Antonelli chegou à F1 em 2025, com apenas 18 anos, substituindo o heptacampeão Lewis Hamilton na Mercedes. Dadas as circunstâncias, não era de se surpreender que a atenção da mídia se voltasse ao jovem piloto. Agora, com o italiano liderando o Mundial de Pilotos, Wolff segue tentando protegê-lo.
“Ele tinha 18 anos e foi jogado nesse monstro chamado F1, sob a lupa de todos, em uma equipe capaz de vencer corridas, a pressão é enorme. Era quase como um jovem paralisado em frente aos holofotes, descobrindo do que se tratava tudo isso. E então veio a avalanche de interesse e pedidos quando voltamos à Europa, foi simplesmente muita coisa. Agora, voltar é totalmente diferente, sabendo como o sistema funciona, o que exige de você, o que precisa para ter a melhor performance”, declarou Wolff em coletiva de imprensa em Barcelona.
Uma das comparações da imprensa que tem incomodado o dirigente é com o brasileiro tricampeão mundial Ayrton Senna. Antonelli corre na F1 com o #12, que marcou a primeira taça conquistada pelo lendário piloto, em 1988, e que ajudou a impulsionar as semelhanças.
“Estamos tentando protegê-lo da mídia e das atividades de marketing da melhor maneira possível.
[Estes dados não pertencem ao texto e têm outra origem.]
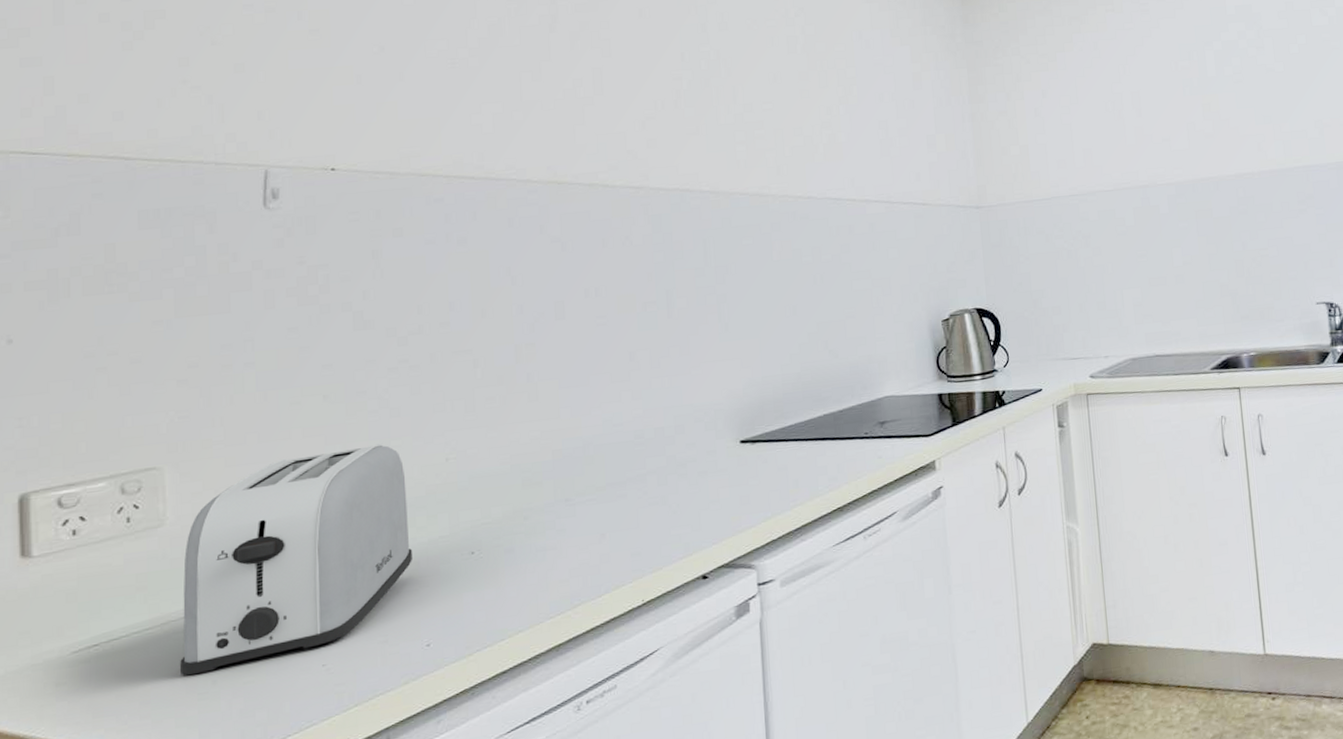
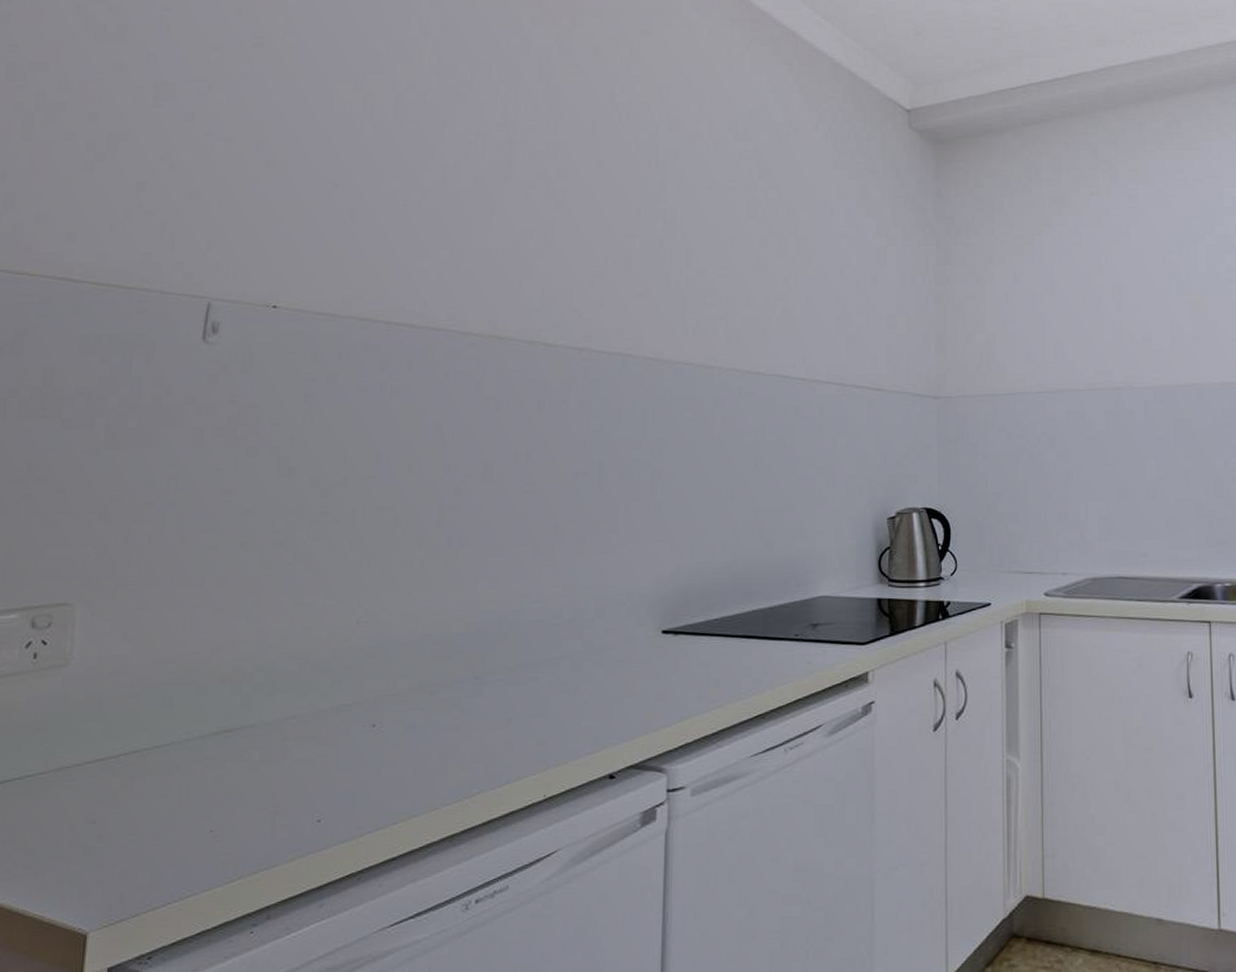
toaster: present [180,443,412,676] -> none [68,599,314,828]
Sempre enfatizamos aos nossos amigos da imprensa italiana também que, por favor, não façam comparações com Ayrton Senna ou com ‘Il Fenomeno’. Acho que a Gazzetta publicou que ele venceu cinco corridas seguidas, o que é inacreditável para um jovem, mas ainda não ganhamos um campeonato, e ele tem 19 anos”, acrescentou.

Por fim, Wolff avaliou que Antonelli sempre teve talento, por mais que não tenha estado frequentemente nas primeiras posições na temporada passada. Depois, explicou que “só era necessário esperar momento certo” entre erros e acertos do italiano.
“É só uma explicação de experiência que eu daria. O talento sempre esteve lá. Dava para ver ao longo dos anos no kart, nas fórmulas juniores, que ele era extraordinário. Por isso, só precisávamos esperar o momento certo. Disse muitas vezes no ano passado que veríamos momentos brilhantes e momentos em que arrancaríamos os cabelos por causa dos erros, e foi exatamente assim que aconteceu”, completou.
Antonelli lidera o Mundial de Pilotos, com 156 pontos, 41 a mais que o segundo colocado, Lewis Hamilton. A Mercedes também ocupa a ponta do Mundial de Construtores, com 262 tentos.
A Fórmula 1 volta de 26 a 28 de junho no GP da Áustria, oitavo da temporada 2026, no Red Bull Ring.